I was still hired as an Education Counsellor. One fine day, I was talking to my friends who had the idea of working overseas. He made it sound like a golden ticket to career success.

Initially, it was just plain chit-chat, much like a bunch of friends talking at McDonald’s.

However, to me, I felt there was much more to explore beyond Singapore. My friend could be right. I needed to develop a broader horizon, but there was no way I could work in another country.

What if there was an opportunity instead to use my soft skills, able to travel and get to know businesspeople in the Asia Pacific? 

Key Takeaway #2

Assess whether your career is on track. It’s just like a career health check-up done twice per year.

I had the moment to think through after getting triggered by a casual comment by my friend. That spun off to the “what-if” question which led me to search for regional opportunities.

Do you have any comments made by someone that turns on the switches for you?

Regional Sales

The idea struck hard, so I decided to apply for another job.

It was not long before my mobile phone rang. The Hiring Manager of a market research firm had called. I didn’t think much about my phone interview as I had minimal sales experience.

I didn’t know then, but my boss took me in because of my hunger to learn as a young adult.

Guess what I discovered?

My soft skills came in handy.

I was fully engaged and spoke with mid-level professionals and senior management from countries like Japan, South Korea, Philippines, Thailand, India, and Australia.

My job was to close deals. Unfortunately, I hit a speed bump. I had my bad days of prospects not buying anything, which could last for months.

It was a test of my grit and perseverance.

I could not just admit defeat. I wasn’t ready to do so.  I was down in morale but not one to back off. So I hung on, borrowed sales books to read, picked up key points in persuasion and practiced negotiating techniques in actual situations.

Together with my past abilities and new skills acquired, I began to bring in new perspectives.

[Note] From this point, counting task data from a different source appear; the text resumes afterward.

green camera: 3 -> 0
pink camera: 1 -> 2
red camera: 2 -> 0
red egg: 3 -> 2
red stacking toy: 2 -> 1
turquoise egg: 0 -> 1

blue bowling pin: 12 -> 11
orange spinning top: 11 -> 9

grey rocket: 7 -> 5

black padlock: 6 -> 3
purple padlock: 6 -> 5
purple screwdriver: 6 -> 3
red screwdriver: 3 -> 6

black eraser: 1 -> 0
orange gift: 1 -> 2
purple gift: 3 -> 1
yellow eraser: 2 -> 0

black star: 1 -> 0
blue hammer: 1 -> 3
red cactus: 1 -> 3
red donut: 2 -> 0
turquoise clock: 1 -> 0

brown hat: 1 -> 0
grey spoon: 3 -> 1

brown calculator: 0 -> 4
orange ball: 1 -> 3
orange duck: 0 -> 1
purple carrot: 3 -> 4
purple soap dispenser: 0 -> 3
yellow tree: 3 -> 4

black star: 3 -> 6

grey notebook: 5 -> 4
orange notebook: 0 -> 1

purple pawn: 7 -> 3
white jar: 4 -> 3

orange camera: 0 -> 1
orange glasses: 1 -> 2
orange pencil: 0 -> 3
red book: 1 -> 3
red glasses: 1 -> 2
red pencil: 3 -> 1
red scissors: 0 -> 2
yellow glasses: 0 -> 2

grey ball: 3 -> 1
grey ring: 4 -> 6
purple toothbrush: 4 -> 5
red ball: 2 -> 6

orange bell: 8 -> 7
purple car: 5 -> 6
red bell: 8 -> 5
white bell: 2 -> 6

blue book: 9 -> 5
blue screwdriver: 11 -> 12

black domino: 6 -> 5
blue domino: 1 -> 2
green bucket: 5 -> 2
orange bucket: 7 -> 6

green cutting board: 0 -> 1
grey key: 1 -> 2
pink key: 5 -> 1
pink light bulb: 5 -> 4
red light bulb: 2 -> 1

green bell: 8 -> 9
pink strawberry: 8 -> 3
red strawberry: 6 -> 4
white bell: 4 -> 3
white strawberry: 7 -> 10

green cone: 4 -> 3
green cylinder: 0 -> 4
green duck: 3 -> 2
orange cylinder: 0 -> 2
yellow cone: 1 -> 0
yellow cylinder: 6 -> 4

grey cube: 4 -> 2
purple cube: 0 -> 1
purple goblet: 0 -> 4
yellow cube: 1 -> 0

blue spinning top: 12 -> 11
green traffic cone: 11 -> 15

Soon, I realized that doing sales was a profession that could potentially be a rewarding career. I just enjoyed the entire process of turning something raw to a polished diamond!

Getting to mastery level

It’s clear to me now that I thrive on challenges. I want to grow in my sales career. I know where my skills are—but have a desire to become better.

So, I draft a plan to bring my core competencies in sales to the next level.

What I do is to reflect the outcome of every sales negotiation. If I fail, why? If I win, why?

Thereafter, I compile my findings into a deck and recycle my learnings into the next sales scenario to test-drive whether specific tactics make sense. I will consult the deck when I run out of negotiating ideas.

Due to my healthy obsession to self-reflect and upskill, I become the top sales guy in my office within a year.

Key Takeaway #3

Focus on developing your skills to an expert level. Always review and find ways to improve.

Be very good at what you do and make sure that others know what you are specifically good at. Someone will be willing to pay your perceived value.

What you can do next

Deep down, my passion to help people in careers remained. So, I decided to walk two tracks: one in Business development and sales and the other in Career coaching.

My objective is to get to a senior level in sales and become an experienced Certified Coach in career development.

Today, I am happy to share my career story with the community.

Career success – enjoy the process and keep doing it.

Career is a process of discovery, learning from work and life experiences both paid and unpaid.

I have found my core competencies and strongly leverage on them during my journey. If you are still figuring where your career is as a young adult, you are not alone. It’s the start of a new phase! Go in to accumulate experience and walk through a discovery process.

During this time, identify the types of activities that you enjoy doing in your job. By then, you would have clarity in the occupation that is right for you. Then, use your skills as a springboard to get potential career opportunities. You should be a Specialist with a clear career plan after some years!